A line has to be drawn somewhere because this is a rabbit hole. Without going into the specifics of ASTM standards, etc., there are metal AM parts flying today in both air and space. IMO, that counts as meeting standards.


But which standard, or even rough category means a lot.

Forged? Stamped? Die cast? Investment cast? Billet/machined?

Each of those has vastly different characteristics.


I mean, we 3d print aerospace engine parts, is this "common sense" logic really true?


The 3D printing they do for aerospace engine parts is certainly very much different from how most metal 3d printing is done.

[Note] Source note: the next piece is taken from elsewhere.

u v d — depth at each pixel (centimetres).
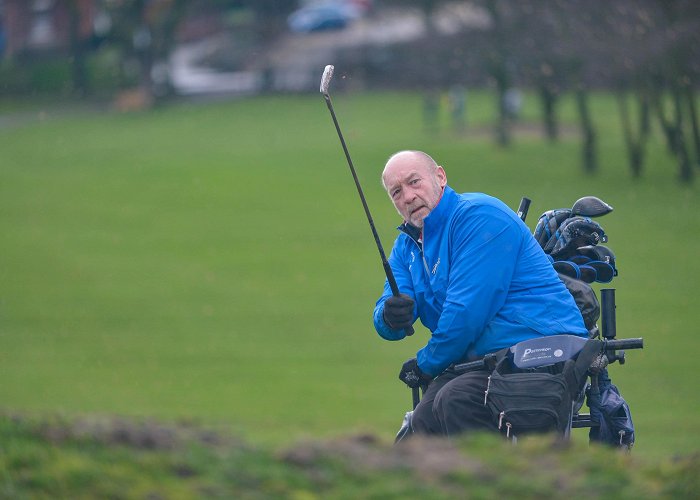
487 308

Because the requirements are completely different, and the budgets that aerospace have available to them are insanely much bigger.


I was recently brought in by a friend as a consultant for a traditional machining shop buying a 3d printer, the machine looked like this: https://i.all3dp.com/workers/images/fit=scale-down,w=1200,gr...

Right now you can print aerospace quality parts on hardware that's designed for marine grade parts, which we did by testing them to failure.

The only reason why the price is higher for aerospace is that you need to certify the machines and the environment in which they work and that costs an arm and a leg.


Are you able to recommend any particular low end machines to have a look at in this space?


Powder feed:

https://iro3d.com/

metal and or ceramic slurry:

https://www.rapidia.com/

Service for the SLS process:

https://www.xometry.com/

Or wait a bit longer for a good community design release...

Have fun =3


Low end here starts at $100k, the machines I was looking at were between 500k and 1m with service contracts.


Just an anecdote: Rocket engineering is the only domain where safety factors <1 are actually ok.